Good morning, RVA! It's 39 °F now, but the sunshine and highs in the low 60s will return. Should be a pretty fine day.
Water cooler
Mayor Stoney released his administration's response to the city-wide audit conducted this past summer. You can read the realease or download the PDF, which is only 25 pages long and super readable. Not only does this document lay out what the City has done to already improve day-to-day business over the past year and how it will improve that business moving forward, but it sets up some big, city-wide goals (p. 4). In short:
- Improve schools and the lives of children.
- Promote social and economic inclusion.
- Promote public safety.
- Provide high-quality services.
All of the recommend changes support these four goals, which has a larger impact on some city departments than others. For example, it sounds like Economic and Community Development will be reorganized to separate out and focus on the "community" part of their responsibilities. I'm also stoked on the "Improving Communications Sub-team" which is tasked with...improving communications...between City agencies and with the public. They've been asked to create a Public Information Officer under the CAO to oversee all of the City's internal and external communications. This makes my heart sing with gladness! Anyway, give this thing a read—if nothing else, it's a great way to familiarize yourself with a big-picture view of the City's everyday responsibilities.
Pair this news of an off-duty Richmond Police officer shooting and killing a teenager during an attempted robbery with this column from Michael Paul Williams asking for more police oversight. In the latter, the ACLU says that citizen advisory groups typically don't have the teeth (or resources) to provide meaningful police oversight. I'd love to learn more about what a successful and healthy model for this looks like. If you know, send some links my way!
Graham Moomaw at the Richmond Times-Dispatch has an update on the w-w-w-wild and crazy ballot situation in Fredericksburg. To summarize: ¯\(ツ)\/¯.
Somehow, I missed this profile of Ajay Brewer by Patrick Wilson in the paper this past weekend. Brewer owns the wonderful Brewer's Cafe over in Blackwell. I love this spot and its excellent vibe.
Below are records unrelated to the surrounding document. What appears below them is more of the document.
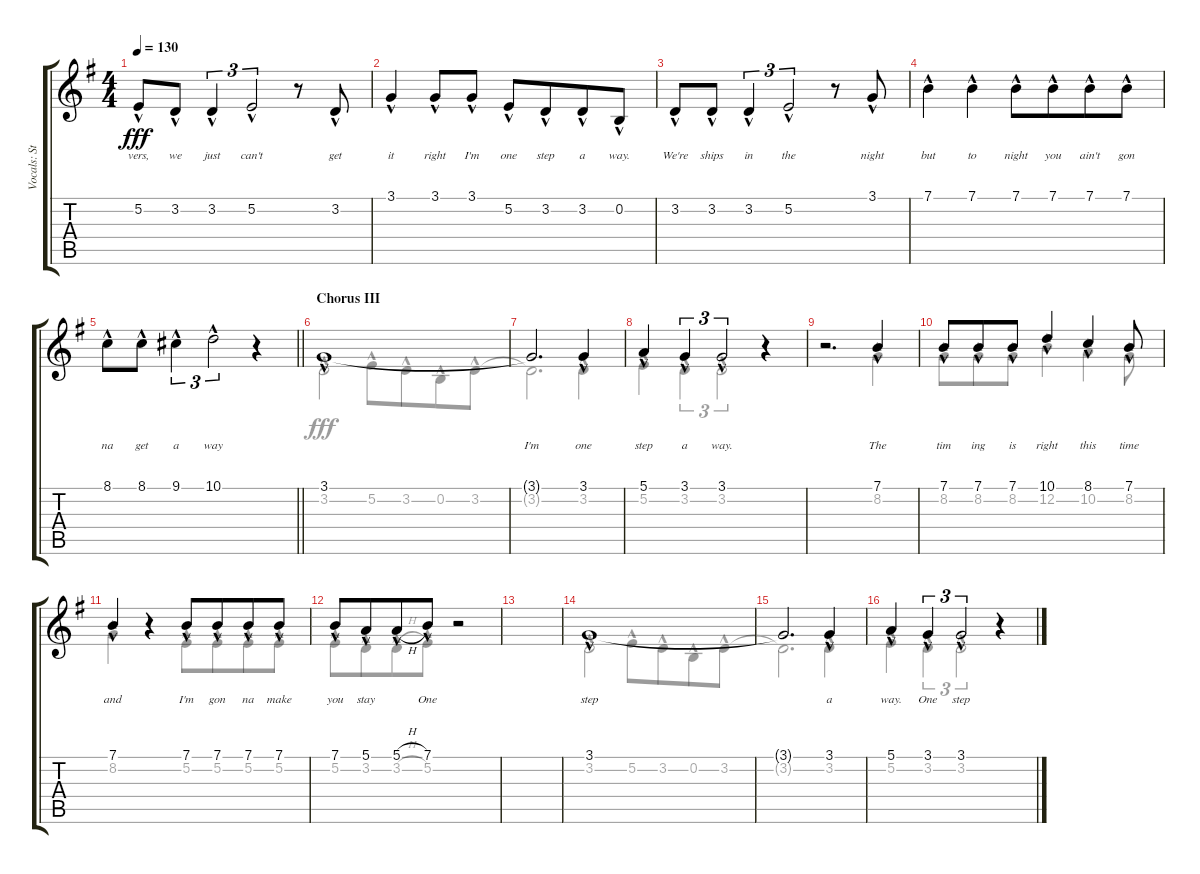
\track ("Vocals: Stephen" "Vocals: St") {instrument lead2sawtooth}
\staff {score tabs}
\tuning (E4 B3 G3 D3 A2 E2) {hide}
\voice
\ts (4 4)
\tempo 130
\clef g2
\ks g
5.2{hac}.8{lyrics (0 "vers,") lyrics (1 "") lyrics (2 "") lyrics (3 "") lyrics (4 "") dy fff} 3.2{hac}.8{lyrics (0 "we") lyrics (1 "") lyrics (2 "") lyrics (3 "") lyrics (4 "")} 3.2{hac}.4{tu (3 2) lyrics (0 "just") lyrics (1 "") lyrics (2 "") lyrics (3 "") lyrics (4 "")} 5.2{hac}.2{tu (3 2) lyrics (0 "can't") lyrics (1 "") lyrics (2 "") lyrics (3 "") lyrics (4 "")} r.8 3.2{hac}.8{lyrics (0 "get") lyrics (1 "") lyrics (2 "") lyrics (3 "") lyrics (4 "")} |
3.1{hac}.4{lyrics (0 "it") lyrics (1 "") lyrics (2 "") lyrics (3 "") lyrics (4 "")} 3.1{hac}.8{lyrics (0 "right") lyrics (1 "") lyrics (2 "") lyrics (3 "") lyrics (4 "")} 3.1{hac}.8{lyrics (0 "I'm") lyrics (1 "") lyrics (2 "") lyrics (3 "") lyrics (4 "") beam split} 5.2{hac}.8{lyrics (0 "one") lyrics (1 "") lyrics (2 "") lyrics (3 "") lyrics (4 "")} 3.2{hac}.8{lyrics (0 "step") lyrics (1 "") lyrics (2 "") lyrics (3 "") lyrics (4 "") beam merge} 3.2{hac}.8{lyrics (0 "a") lyrics (1 "") lyrics (2 "") lyrics (3 "") lyrics (4 "")} 0.2{hac}.8{lyrics (0 "way.") lyrics (1 "") lyrics (2 "") lyrics (3 "") lyrics (4 "")} |
3.2{hac}.8{lyrics (0 "We're") lyrics (1 "") lyrics (2 "") lyrics (3 "") lyrics (4 "")} 3.2{hac}.8{lyrics (0 "ships") lyrics (1 "") lyrics (2 "") lyrics (3 "") lyrics (4 "") beam merge} 3.2{hac}.4{tu (3 2) lyrics (0 "in") lyrics (1 "") lyrics (2 "") lyrics (3 "") lyrics (4 "")} 5.2{hac}.2{tu (3 2) lyrics (0 "the") lyrics (1 "") lyrics (2 "") lyrics (3 "") lyrics (4 "")} r.8 3.1{hac}.8{lyrics (0 "night") lyrics (1 "") lyrics (2 "") lyrics (3 "") lyrics (4 "")} |
7.1{hac}.4{lyrics (0 "but") lyrics (1 "") lyrics (2 "") lyrics (3 "") lyrics (4 "")} 7.1{hac}.4{lyrics (0 "to") lyrics (1 "") lyrics (2 "") lyrics (3 "") lyrics (4 "")} 7.1{hac}.8{lyrics (0 "night") lyrics (1 "") lyrics (2 "") lyrics (3 "") lyrics (4 "")} 7.1{hac}.8{lyrics (0 "you") lyrics (1 "") lyrics (2 "") lyrics (3 "") lyrics (4 "") beam merge} 7.1{hac}.8{lyrics (0 "ain't") lyrics (1 "") lyrics (2 "") lyrics (3 "") lyrics (4 "")} 7.1{hac}.8{lyrics (0 "gon") lyrics (1 "") lyrics (2 "") lyrics (3 "") lyrics (4 "")} |
\barLineRight lightlight
8.1{hac}.8{lyrics (0 "na") lyrics (1 "") lyrics (2 "") lyrics (3 "") lyrics (4 "")} 8.1{hac}.8{lyrics (0 "get") lyrics (1 "") lyrics (2 "") lyrics (3 "") lyrics (4 "")} 9.1{hac}.4{tu (3 2) lyrics (0 "a") lyrics (1 "") lyrics (2 "") lyrics (3 "") lyrics (4 "")} 10.1{hac}.2{tu (3 2) lyrics (0 "way") lyrics (1 "") lyrics (2 "") lyrics (3 "") lyrics (4 "")} r.4 |
\section ("" "Chorus III")
3.1{hac}.1{lyrics (0 "") lyrics (1 "") lyrics (2 "") lyrics (3 "") lyrics (4 "")} |
3.1{t}.2{d lyrics (0 "I'm") lyrics (1 "") lyrics (2 "") lyrics (3 "") lyrics (4 "")} 3.1{hac}.4{lyrics (0 "one") lyrics (1 "") lyrics (2 "") lyrics (3 "") lyrics (4 "")} |
5.1{hac}.4{lyrics (0 "step") lyrics (1 "") lyrics (2 "") lyrics (3 "") lyrics (4 "")} 3.1{hac}.4{tu (3 2) lyrics (0 "a") lyrics (1 "") lyrics (2 "") lyrics (3 "") lyrics (4 "")} 3.1{hac}.2{tu (3 2) lyrics (0 "way.") lyrics (1 "") lyrics (2 "") lyrics (3 "") lyrics (4 "")} r.4 |
r.2{d} 7.1{hac}.4{lyrics (0 "The") lyrics (1 "") lyrics (2 "") lyrics (3 "") lyrics (4 "")} |
7.1{hac}.8{lyrics (0 "tim") lyrics (1 "") lyrics (2 "") lyrics (3 "") lyrics (4 "")} 7.1{hac}.8{lyrics (0 "ing") lyrics (1 "") lyrics (2 "") lyrics (3 "") lyrics (4 "") beam merge} 7.1{hac}.8{lyrics (0 "is") lyrics (1 "") lyrics (2 "") lyrics (3 "") lyrics (4 "")} 10.1{hac}.4{lyrics (0 "right") lyrics (1 "") lyrics (2 "") lyrics (3 "") lyrics (4 "")} 8.1{hac}.4{lyrics (0 "this") lyrics (1 "") lyrics (2 "") lyrics (3 "") lyrics (4 "")} 7.1{hac}.8{lyrics (0 "time") lyrics (1 "") lyrics (2 "") lyrics (3 "") lyrics (4 "")} |
7.1{hac}.4{lyrics (0 "and") lyrics (1 "") lyrics (2 "") lyrics (3 "") lyrics (4 "")} r.4 7.1{hac}.8{lyrics (0 "I'm") lyrics (1 "") lyrics (2 "") lyrics (3 "") lyrics (4 "")} 7.1{hac}.8{lyrics (0 "gon") lyrics (1 "") lyrics (2 "") lyrics (3 "") lyrics (4 "") beam merge} 7.1{hac}.8{lyrics (0 "na") lyrics (1 "") lyrics (2 "") lyrics (3 "") lyrics (4 "")} 7.1{hac}.8{lyrics (0 "make") lyrics (1 "") lyrics (2 "") lyrics (3 "") lyrics (4 "")} |
7.1{hac}.8{lyrics (0 "you") lyrics (1 "") lyrics (2 "") lyrics (3 "") lyrics (4 "")} 5.1{hac}.8{lyrics (0 "stay") lyrics (1 "") lyrics (2 "") lyrics (3 "") lyrics (4 "") beam merge} 5.1{h hac}.8{lyrics (0 "") lyrics (1 "") lyrics (2 "") lyrics (3 "") lyrics (4 "")} 7.1{hac}.8{lyrics (0 "One") lyrics (1 "") lyrics (2 "") lyrics (3 "") lyrics (4 "")} r.2 |
|
3.1{hac}.1{lyrics (0 "step") lyrics (1 "") lyrics (2 "") lyrics (3 "") lyrics (4 "")} |
3.1{t}.2{d lyrics (0 "") lyrics (1 "") lyrics (2 "") lyrics (3 "") lyrics (4 "")} 3.1{hac}.4{lyrics (0 "a") lyrics (1 "") lyrics (2 "") lyrics (3 "") lyrics (4 "")} |
5.1{hac}.4{lyrics (0 "way.") lyrics (1 "") lyrics (2 "") lyrics (3 "") lyrics (4 "")} 3.1{hac}.4{tu (3 2) lyrics (0 "One") lyrics (1 "") lyrics (2 "") lyrics (3 "") lyrics (4 "")} 3.1{hac}.2{tu (3 2) lyrics (0 "step") lyrics (1 "") lyrics (2 "") lyrics (3 "") lyrics (4 "")} r.4
\voice
\clef g2
\ottava regular
\simile none
\ks g
|
|
|
|
\barLineRight lightlight
|
3.2{hac}.2 5.2{hac}.8 3.2{hac}.8{beam merge} 0.2{hac}.8 3.2{hac}.8 |
3.2{t}.2{d} 3.2{hac}.4 |
5.2{hac}.4 3.2{hac}.4{tu (3 2)} 3.2{hac}.2{tu (3 2)} r.4 |
r.2{d} 8.2{hac}.4 |
8.2{hac}.8 8.2{hac}.8{beam merge} 8.2{hac}.8 12.2{hac}.4 10.2{hac}.4 8.2{hac}.8 |
8.2{hac}.4 r.4 5.2{hac}.8 5.2{hac}.8{beam merge} 5.2{hac}.8 5.2{hac}.8 |
5.2{hac}.8 3.2{hac}.8{beam merge} 3.2{h hac}.8 5.2{hac}.8 r.2 |
|
3.2{hac}.2 5.2{hac}.8 3.2{hac}.8{beam merge} 0.2{hac}.8 3.2{hac}.8 |
3.2{t}.2{d} 3.2{hac}.4 |
5.2{hac}.4 3.2{hac}.4{tu (3 2)} 3.2{hac}.2{tu (3 2)} r.4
Parents of tiny humans and lovers of delicious food, take note! Laura Lee's now has a kid's happy hour: Children under 14 eat free before 6:00 PM on Monday–Thursday. Whoadang!
I just want to point out that in Richmond Magazine's Monday Rundown, their "picks for the best things to see, do, fand experience in the region over the week ahead," includes City Council's Finance Committee meeting. It's like they're in my head!
If you'd like a complete timeline of all the Trump-Russia shenanigans, Vox has one that's really easy to scan through quickly. And, if you can stomach the president making inappropriate and racist jokes this early in the morning, watch this video of Trump calling Elizabeth Warren "Pocahontas" during an event honoring Navajo code talkers that took place in front of a portrait of Andrew Jackson.
Sports!
- Rams host Appalachian State tonight at 7:00 PM.
- Hokies welcome Iowa to Cassell Coliseum tonight at 9:00 PM.
- Wahoos beat Wisconsin and held them to just 37 points.
This morning's longread
Rulebooks, Playgrounds, and Endgames: A Constitutional Analysis of the Calabresi-Hirji Judgeship Proposal
This nerdy historical analysis of packing federal courts is way interesting.
That’s not the way that the major political parties thought of each other for most of the last century and a half. It is the way that many Democratic-Republicans thought about Federalists in 1801, when the first bill monkeying with the size of the Supreme Court was enacted. With certain nuances, it’s also not far from the way most Republicans thought about most Democrats in the 1860s, when the last such bill was enacted, not long after most Democrats responded to the election of a Republican President by taking up arms against the Union. So not to put too fine a point on it: Yes, it’s true that early in the history of the Republic, Congress altered the size of the Supreme Court several times in order to shift partisan control. But it’s also true that the America in which those things occurred was an America in which political parties often saw each other not as legitimate rivals but as threats to the Republic—and, not coincidentally, an America on the road to civil war, or cleaning up after one. One of the nice things about living in post-Reconstruction America has been that conflict between the major political parties has not escalated all the way to the point of ultimate crisis. I’d like us to keep that going.